It looks like a feature where you could supply one placeholder in a prepared statement, but give it an array of values, and it would expand the placeholders to fit the array. So if the query was like this:
SELECT * FROM table WHERE id IN (:idlist)
and you passed an array with 3 values for idlist, it would replace the query like this:
SELECT * FROM table WHERE id IN (:idlist_1, :idlist_2, :idlist_3) ... then use the values in the array as the three values for those placeholders. It looks like the old code was using the keys from the data array, so instead of appending someting like "_1", it would append the actual key. So an attacker could put SQL code into the array keys and it would stick those (unchanged) into the query.
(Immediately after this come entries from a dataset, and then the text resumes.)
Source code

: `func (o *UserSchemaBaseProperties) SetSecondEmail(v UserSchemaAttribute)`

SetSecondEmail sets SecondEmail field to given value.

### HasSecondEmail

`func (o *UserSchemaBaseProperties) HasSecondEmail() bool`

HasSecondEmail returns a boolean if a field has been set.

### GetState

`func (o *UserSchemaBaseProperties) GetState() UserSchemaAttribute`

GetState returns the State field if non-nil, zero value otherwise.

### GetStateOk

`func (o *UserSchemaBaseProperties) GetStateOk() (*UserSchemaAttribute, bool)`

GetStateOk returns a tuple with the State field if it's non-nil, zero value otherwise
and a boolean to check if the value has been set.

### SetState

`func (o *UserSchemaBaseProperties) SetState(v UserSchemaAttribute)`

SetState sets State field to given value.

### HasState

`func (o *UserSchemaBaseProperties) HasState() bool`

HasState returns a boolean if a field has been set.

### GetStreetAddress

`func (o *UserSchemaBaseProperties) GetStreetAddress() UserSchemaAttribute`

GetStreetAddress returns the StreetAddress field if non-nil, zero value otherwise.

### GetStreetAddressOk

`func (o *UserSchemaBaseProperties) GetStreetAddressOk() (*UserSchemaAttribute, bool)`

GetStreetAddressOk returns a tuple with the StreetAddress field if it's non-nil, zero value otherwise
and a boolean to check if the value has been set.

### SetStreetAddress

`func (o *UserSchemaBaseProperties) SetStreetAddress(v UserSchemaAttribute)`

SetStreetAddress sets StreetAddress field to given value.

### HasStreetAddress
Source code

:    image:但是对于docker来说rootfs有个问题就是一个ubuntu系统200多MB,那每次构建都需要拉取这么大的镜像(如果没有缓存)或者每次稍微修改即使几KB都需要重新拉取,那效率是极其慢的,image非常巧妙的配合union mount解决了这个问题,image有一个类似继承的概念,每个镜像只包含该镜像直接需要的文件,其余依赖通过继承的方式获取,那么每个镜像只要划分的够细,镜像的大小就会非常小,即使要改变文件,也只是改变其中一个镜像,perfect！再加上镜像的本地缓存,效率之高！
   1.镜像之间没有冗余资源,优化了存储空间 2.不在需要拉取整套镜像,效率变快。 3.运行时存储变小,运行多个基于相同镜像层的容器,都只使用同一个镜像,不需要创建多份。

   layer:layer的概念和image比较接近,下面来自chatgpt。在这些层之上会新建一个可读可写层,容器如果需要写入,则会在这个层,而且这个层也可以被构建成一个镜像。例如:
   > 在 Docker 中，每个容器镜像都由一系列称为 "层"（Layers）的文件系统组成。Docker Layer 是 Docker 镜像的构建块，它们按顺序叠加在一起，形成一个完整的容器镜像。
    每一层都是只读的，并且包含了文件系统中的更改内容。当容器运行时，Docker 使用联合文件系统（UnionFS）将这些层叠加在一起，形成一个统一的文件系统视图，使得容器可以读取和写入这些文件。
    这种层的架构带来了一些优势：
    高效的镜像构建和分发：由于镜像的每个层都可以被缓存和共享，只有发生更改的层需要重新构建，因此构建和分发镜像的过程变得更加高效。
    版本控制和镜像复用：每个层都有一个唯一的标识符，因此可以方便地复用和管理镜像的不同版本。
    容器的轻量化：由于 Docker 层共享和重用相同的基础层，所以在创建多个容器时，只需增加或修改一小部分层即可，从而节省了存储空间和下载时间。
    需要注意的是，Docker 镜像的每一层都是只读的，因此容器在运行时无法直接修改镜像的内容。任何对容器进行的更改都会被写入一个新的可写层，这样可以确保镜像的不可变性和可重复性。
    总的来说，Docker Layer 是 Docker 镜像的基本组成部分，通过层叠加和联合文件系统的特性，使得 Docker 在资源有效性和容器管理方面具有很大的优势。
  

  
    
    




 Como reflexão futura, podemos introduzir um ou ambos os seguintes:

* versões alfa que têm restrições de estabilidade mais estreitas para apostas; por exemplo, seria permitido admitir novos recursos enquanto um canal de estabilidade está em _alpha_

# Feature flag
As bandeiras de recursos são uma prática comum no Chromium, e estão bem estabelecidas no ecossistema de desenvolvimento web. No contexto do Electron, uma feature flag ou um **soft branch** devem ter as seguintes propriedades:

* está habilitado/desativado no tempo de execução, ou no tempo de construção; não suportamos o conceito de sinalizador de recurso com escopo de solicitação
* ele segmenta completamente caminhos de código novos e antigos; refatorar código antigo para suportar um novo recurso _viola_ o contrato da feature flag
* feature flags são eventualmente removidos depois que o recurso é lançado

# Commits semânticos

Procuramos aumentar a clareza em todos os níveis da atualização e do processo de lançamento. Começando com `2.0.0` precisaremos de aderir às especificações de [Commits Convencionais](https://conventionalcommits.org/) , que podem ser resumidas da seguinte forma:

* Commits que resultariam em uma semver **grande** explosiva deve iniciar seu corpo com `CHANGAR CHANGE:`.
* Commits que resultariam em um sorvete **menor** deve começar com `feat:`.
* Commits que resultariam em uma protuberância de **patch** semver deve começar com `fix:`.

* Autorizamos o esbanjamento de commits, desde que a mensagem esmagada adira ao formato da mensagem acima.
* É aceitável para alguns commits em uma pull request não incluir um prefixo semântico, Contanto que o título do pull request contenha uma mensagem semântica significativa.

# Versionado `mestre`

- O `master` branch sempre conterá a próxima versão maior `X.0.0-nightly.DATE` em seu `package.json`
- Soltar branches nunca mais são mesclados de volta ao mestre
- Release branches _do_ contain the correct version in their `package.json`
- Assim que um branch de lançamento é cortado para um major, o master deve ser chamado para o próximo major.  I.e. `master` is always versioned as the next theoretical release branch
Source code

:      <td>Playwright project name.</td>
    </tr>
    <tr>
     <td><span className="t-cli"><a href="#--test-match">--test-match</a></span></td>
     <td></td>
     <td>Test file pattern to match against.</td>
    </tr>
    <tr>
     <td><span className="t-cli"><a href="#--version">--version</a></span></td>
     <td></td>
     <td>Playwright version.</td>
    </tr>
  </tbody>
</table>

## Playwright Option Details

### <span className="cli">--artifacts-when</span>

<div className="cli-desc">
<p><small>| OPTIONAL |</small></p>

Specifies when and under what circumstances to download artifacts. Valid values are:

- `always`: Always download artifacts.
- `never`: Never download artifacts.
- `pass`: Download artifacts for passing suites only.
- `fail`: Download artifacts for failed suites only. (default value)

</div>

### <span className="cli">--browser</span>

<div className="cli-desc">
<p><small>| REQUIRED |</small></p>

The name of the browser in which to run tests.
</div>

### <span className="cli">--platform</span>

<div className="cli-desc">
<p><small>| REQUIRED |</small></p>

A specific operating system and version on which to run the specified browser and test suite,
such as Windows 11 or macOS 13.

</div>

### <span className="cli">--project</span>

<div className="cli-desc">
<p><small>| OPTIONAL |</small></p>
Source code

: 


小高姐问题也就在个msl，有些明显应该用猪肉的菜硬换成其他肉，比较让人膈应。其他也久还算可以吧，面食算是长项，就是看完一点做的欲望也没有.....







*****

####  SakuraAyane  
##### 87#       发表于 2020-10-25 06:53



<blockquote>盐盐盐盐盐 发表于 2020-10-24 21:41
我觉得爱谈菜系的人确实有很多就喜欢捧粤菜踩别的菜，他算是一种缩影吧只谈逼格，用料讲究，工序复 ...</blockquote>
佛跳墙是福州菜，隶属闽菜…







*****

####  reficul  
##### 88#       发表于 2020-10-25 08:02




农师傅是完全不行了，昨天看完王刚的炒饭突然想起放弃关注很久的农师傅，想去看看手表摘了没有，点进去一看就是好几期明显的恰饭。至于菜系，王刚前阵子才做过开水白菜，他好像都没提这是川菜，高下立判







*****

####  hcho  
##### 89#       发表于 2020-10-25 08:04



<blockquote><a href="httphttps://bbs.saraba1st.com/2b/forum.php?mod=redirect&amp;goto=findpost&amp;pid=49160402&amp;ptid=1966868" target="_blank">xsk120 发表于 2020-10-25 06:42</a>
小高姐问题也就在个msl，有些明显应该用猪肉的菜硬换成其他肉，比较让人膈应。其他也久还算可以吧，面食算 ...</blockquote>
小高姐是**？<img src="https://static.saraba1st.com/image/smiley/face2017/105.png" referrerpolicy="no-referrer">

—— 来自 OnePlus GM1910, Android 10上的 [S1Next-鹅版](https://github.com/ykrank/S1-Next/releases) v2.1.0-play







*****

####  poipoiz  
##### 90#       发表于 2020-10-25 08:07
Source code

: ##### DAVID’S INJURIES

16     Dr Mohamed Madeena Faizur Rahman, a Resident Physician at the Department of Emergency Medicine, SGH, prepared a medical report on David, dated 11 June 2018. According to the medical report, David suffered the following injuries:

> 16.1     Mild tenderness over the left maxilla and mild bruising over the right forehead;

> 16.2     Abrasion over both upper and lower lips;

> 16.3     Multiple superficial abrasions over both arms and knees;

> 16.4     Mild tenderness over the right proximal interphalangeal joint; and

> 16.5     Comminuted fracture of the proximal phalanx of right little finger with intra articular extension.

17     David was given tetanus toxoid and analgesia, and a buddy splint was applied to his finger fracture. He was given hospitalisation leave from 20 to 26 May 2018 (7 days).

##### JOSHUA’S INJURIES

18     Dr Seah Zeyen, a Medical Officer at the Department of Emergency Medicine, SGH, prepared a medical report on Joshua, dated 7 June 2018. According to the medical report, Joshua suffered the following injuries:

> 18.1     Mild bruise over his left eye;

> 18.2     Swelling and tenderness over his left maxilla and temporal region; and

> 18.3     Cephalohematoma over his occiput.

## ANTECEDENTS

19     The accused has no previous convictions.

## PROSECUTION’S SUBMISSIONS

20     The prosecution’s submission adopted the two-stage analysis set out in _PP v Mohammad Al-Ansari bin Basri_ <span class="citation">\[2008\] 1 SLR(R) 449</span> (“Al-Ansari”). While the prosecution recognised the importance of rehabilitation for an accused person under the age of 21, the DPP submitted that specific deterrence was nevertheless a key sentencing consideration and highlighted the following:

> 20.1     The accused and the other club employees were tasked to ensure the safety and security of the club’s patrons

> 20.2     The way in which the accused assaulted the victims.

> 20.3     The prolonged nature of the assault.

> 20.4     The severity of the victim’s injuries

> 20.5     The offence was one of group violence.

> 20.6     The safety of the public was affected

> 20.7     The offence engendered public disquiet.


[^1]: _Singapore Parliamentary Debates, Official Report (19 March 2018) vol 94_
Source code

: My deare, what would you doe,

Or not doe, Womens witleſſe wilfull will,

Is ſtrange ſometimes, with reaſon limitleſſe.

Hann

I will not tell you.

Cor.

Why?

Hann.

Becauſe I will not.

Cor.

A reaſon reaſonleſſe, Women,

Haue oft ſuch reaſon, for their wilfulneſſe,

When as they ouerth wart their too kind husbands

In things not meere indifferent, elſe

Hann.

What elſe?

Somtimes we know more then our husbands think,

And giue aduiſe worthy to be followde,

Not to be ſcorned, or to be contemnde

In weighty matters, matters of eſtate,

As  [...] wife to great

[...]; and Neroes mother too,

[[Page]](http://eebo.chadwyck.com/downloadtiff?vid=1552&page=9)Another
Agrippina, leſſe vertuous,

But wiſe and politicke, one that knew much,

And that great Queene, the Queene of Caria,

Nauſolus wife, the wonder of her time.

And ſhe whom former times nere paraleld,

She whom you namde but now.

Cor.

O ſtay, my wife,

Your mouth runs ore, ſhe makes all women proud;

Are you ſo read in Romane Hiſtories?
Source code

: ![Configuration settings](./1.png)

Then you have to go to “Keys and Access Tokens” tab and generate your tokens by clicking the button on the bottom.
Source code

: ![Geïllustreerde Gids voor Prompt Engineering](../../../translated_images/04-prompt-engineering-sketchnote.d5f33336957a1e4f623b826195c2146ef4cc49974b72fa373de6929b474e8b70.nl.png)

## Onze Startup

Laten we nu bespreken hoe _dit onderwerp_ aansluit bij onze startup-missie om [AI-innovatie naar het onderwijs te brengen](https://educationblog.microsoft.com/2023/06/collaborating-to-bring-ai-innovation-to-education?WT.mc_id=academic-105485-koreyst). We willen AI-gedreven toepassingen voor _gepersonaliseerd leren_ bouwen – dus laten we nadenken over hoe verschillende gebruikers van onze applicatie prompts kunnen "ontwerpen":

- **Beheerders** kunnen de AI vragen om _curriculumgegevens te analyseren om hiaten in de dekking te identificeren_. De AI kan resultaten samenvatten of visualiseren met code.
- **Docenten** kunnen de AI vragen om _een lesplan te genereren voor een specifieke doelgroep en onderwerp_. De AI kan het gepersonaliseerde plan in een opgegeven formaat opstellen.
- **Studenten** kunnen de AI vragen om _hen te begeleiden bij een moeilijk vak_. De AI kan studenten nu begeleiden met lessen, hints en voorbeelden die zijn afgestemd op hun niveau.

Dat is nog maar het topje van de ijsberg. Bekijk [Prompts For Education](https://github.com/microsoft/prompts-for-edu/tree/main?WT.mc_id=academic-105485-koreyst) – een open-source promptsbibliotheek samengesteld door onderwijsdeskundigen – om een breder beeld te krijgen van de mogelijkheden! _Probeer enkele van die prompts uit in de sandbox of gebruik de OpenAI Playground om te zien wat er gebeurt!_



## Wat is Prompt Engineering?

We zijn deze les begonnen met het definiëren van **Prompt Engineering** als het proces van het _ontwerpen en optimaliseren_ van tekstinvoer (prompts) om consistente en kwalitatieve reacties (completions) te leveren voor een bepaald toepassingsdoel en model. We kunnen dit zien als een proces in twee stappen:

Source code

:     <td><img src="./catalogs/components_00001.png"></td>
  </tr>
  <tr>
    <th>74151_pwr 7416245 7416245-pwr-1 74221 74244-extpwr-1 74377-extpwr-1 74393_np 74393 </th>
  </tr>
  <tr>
Here is the old code (without comments):
foreach (array_filter($args, 'is_array') as $key => $data) {
$new_keys = array();
foreach ($data as $i => $value) {
$new_keys[$key . '_' . $i] = $value;
}
$query = preg_replace('#' . $key . '\b#', implode(', ', array_keys($new_keys)), $query);
And the new code:
foreach (array_filter($args, 'is_array') as $key => $data) {
$new_keys = array();
foreach (array_values($data) as $i => $value) {
$new_keys[$key . '_' . $i] = $value;
}
$query = preg_replace('#' . $key . '\b#', implode(', ', array_keys($new_keys)), $query);
array_values will return an array with numeric indexes, which is what removes the vulnerability.